The characters are “all like my friends, who kind of don’t want to grow up and are still trying to party every day and have the most fun they can before they have to get real adult jobs,” Devine says.
In the movie, “they make us look a little bit better than we were,” says Mike Stangle, a bartender in New York. “Dave and I were really just getting fall-down drunk with each other and making jokes and the women who’d go on these (introductory) dates with us would just be horrified.”
Mike and Dave, a heightened version of events, is “incredibly accurate right up until Zac takes his shirt off,” jokes Dave Stangle. (In real life, the brothers ended up taking friends to the wedding — which was in Saratoga, N.Y., not Hawaii.)

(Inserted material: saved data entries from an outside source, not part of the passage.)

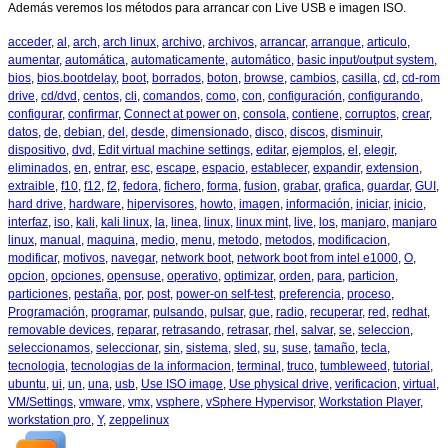
Además veremos los métodos para arrancar con Live USB e imagen ISO.
acceder
,
al
,
arch
,
arch linux
,
archivo
,
archivos
,
arrancar
,
arranque
,
articulo
,
aumentar
,
automática
,
automaticamente
,
automático
,
basic input/output system
,
bios
,
bios.bootdelay
,
boot
,
borrados
,
boton
,
browse
,
cambios
,
casilla
,
cd
,
cd-rom
drive
,
cd/dvd
,
centos
,
cli
,
comandos
,
como
,
con
,
configuración
,
configurando
,
configurar
,
confirmar
,
Connect at power on
,
consola
,
contiene
,
corruptos
,
crear
,
datos
,
de
,
debian
,
del
,
desde
,
dimensionado
,
disco
,
discos
,
disminuir
,
dispositivo
,
dvd
,
Edit virtual machine settings
,
editar
,
ejemplos
,
el
,
elegir
,
eliminados
,
en
,
entrar
,
esc
,
escape
,
espacio
,
establecer
,
expandir
,
extension
,
extraible
,
f10
,
f12
,
f2
,
fedora
,
fichero
,
forma
,
fusion
,
grabar
,
grafica
,
guardar
,
GUI
,
hard drive
,
hardware
,
hipervisores
,
howto
,
imagen
,
información
,
iniciar
,
inicio
,
interfaz
,
iso
,
kali
,
kali linux
,
la
,
linea
,
linux
,
linux mint
,
live
,
los
,
manjaro
,
manjaro
linux
,
manual
,
maquina
,
medio
,
menu
,
metodo
,
metodos
,
modificacion
,
modificar
,
motivos
,
navegar
,
network boot
,
network boot from intel e1000
,
O
,
opcion
,
opciones
,
opensuse
,
operativo
,
optimizar
,
orden
,
para
,
particion
,
particiones
,
pestaña
,
por
,
post
,
power-on self-test
,
preferencia
,
proceso
,
Programación
,
programar
,
pulsando
,
pulsar
,
que
,
radio
,
recuperar
,
red
,
redhat
,
removable devices
,
reparar
,
retrasando
,
retrasar
,
rhel
,
salvar
,
se
,
seleccion
,
seleccionamos
,
seleccionar
,
sin
,
sistema
,
sled
,
su
,
suse
,
tamaño
,
tecla
,
tecnologia
,
tecnologias de la informacion
,
terminal
,
truco
,
tumbleweed
,
tutorial
,
ubuntu
,
ui
,
un
,
una
,
usb
,
Use ISO image
,
Use physical drive
,
verificacion
,
virtual
,
VM/Settings
,
vmware
,
vmx
,
vsphere
,
vSphere Hypervisor
,
Workstation Player
,
workstation pro
,
Y
,
zeppelinux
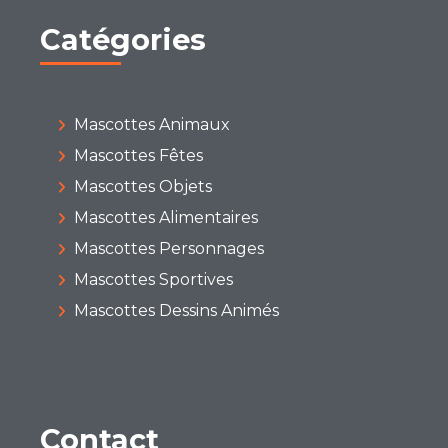
Catégories
Mascottes Animaux
Mascottes Fêtes
Mascottes Objets
Mascottes Alimentaires
Mascottes Personnages
Mascottes Sportives
Mascottes Dessins Animés
Contact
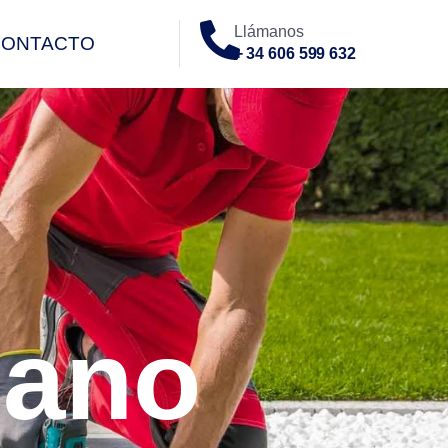
Llámanos
CONTACTO
+ 34 606 599 632
O
lano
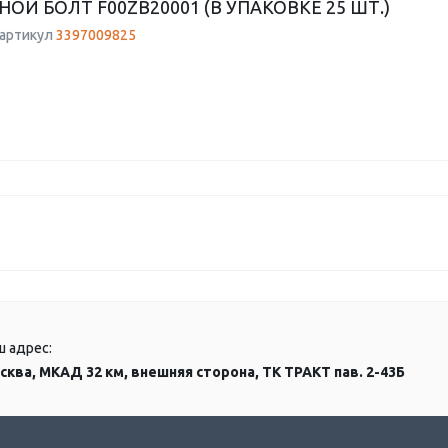
ОЙ БОЛТ F00ZB20001 (В УПАКОВКЕ 25 ШТ.)
 артикул
3397009825
ш адрес:
сква, МКАД 32 км, внешняя сторона, ТК ТРАКТ пав. 2-43Б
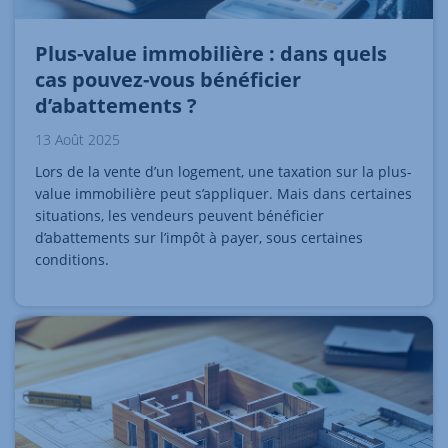
Plus-value immobilière : dans quels
cas pouvez-vous bénéficier
d’abattements ?
13 Août 2025
Lors de la vente d’un logement, une taxation sur la plus-
value immobilière peut s’appliquer. Mais dans certaines
situations, les vendeurs peuvent bénéficier
d’abattements sur l’impôt à payer, sous certaines
conditions.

At the end of the day, this cast is pro-nuptials. “I actually really like being in weddings,” Devine says. Plaza nods: “As long as you don’t have any real responsibilities," she deadpans.
Efron grins at a memory from his best friend’s Jewish wedding, where he helped out with the hora. Bending down to grasp the legs of a chair, Efron looked up "and I was like, we’ve got Grandma?!" Efron shakes his head, remembering two guys "smaller than me” helping carry her.
“I’m like, you should hold on! I was so afraid I was going to drop Grandma. But we didn’t.”